━━━━━ Entries provided

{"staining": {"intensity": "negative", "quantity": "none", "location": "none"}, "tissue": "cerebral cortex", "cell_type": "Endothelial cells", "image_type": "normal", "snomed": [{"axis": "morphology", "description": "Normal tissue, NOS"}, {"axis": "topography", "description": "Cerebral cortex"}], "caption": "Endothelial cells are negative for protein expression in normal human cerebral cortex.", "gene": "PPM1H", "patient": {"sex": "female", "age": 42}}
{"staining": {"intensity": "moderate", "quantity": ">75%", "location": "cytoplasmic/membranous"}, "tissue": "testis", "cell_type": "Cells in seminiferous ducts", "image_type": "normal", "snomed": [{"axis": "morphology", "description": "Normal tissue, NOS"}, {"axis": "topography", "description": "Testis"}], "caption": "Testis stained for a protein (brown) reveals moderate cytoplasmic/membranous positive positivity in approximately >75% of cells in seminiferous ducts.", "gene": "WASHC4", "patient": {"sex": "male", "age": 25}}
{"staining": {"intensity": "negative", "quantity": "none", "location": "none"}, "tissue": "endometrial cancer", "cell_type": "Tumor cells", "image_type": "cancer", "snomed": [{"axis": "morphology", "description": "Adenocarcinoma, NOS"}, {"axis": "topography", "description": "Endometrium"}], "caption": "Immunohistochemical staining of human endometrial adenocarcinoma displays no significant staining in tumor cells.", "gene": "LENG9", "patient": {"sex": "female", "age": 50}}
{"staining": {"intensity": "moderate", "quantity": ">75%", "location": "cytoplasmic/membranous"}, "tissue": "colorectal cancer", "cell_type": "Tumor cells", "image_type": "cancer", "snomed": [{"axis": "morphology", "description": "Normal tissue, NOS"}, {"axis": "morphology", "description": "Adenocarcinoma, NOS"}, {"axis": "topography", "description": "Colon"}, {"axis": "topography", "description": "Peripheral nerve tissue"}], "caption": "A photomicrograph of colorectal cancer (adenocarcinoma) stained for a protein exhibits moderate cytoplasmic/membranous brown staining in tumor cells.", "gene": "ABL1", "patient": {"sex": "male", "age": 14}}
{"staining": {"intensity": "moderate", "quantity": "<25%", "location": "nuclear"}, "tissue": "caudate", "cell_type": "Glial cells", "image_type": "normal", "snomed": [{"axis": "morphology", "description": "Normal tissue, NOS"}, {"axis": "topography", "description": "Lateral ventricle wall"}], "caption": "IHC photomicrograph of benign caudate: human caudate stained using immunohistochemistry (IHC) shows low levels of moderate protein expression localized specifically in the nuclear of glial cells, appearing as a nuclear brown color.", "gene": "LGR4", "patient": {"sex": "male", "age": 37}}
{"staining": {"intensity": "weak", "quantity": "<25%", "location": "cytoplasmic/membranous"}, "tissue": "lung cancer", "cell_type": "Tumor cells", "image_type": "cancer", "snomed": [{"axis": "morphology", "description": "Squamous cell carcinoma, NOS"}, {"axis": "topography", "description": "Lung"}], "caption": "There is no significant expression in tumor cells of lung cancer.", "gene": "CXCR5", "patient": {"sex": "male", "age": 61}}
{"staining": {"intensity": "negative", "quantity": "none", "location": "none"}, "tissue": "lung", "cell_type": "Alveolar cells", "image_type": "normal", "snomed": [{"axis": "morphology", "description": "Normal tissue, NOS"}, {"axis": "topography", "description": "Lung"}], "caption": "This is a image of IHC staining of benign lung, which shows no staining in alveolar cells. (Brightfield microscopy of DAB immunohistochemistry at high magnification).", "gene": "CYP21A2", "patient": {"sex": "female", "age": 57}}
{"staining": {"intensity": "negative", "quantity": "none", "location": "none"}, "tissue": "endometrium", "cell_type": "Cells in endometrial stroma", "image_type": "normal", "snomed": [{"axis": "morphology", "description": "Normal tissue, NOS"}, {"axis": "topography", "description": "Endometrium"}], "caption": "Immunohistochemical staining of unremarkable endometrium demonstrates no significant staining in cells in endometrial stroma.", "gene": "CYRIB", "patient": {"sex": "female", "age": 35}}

━━━━━━━━━━

Copy out precisely the lines from the line with "staining of human" to the line with "photomicrograph of colorectal" in the material above, including those two lines and omitting all the rest.

• Task answer
{"staining": {"intensity": "negative", "quantity": "none", "location": "none"}, "tissue": "endometrial cancer", "cell_type": "Tumor cells", "image_type": "cancer", "snomed": [{"axis": "morphology", "description": "Adenocarcinoma, NOS"}, {"axis": "topography", "description": "Endometrium"}], "caption": "Immunohistochemical staining of human endometrial adenocarcinoma displays no significant staining in tumor cells.", "gene": "LENG9", "patient": {"sex": "female", "age": 50}}
{"staining": {"intensity": "moderate", "quantity": ">75%", "location": "cytoplasmic/membranous"}, "tissue": "colorectal cancer", "cell_type": "Tumor cells", "image_type": "cancer", "snomed": [{"axis": "morphology", "description": "Normal tissue, NOS"}, {"axis": "morphology", "description": "Adenocarcinoma, NOS"}, {"axis": "topography", "description": "Colon"}, {"axis": "topography", "description": "Peripheral nerve tissue"}], "caption": "A photomicrograph of colorectal cancer (adenocarcinoma) stained for a protein exhibits moderate cytoplasmic/membranous brown staining in tumor cells.", "gene": "ABL1", "patient": {"sex": "male", "age": 14}}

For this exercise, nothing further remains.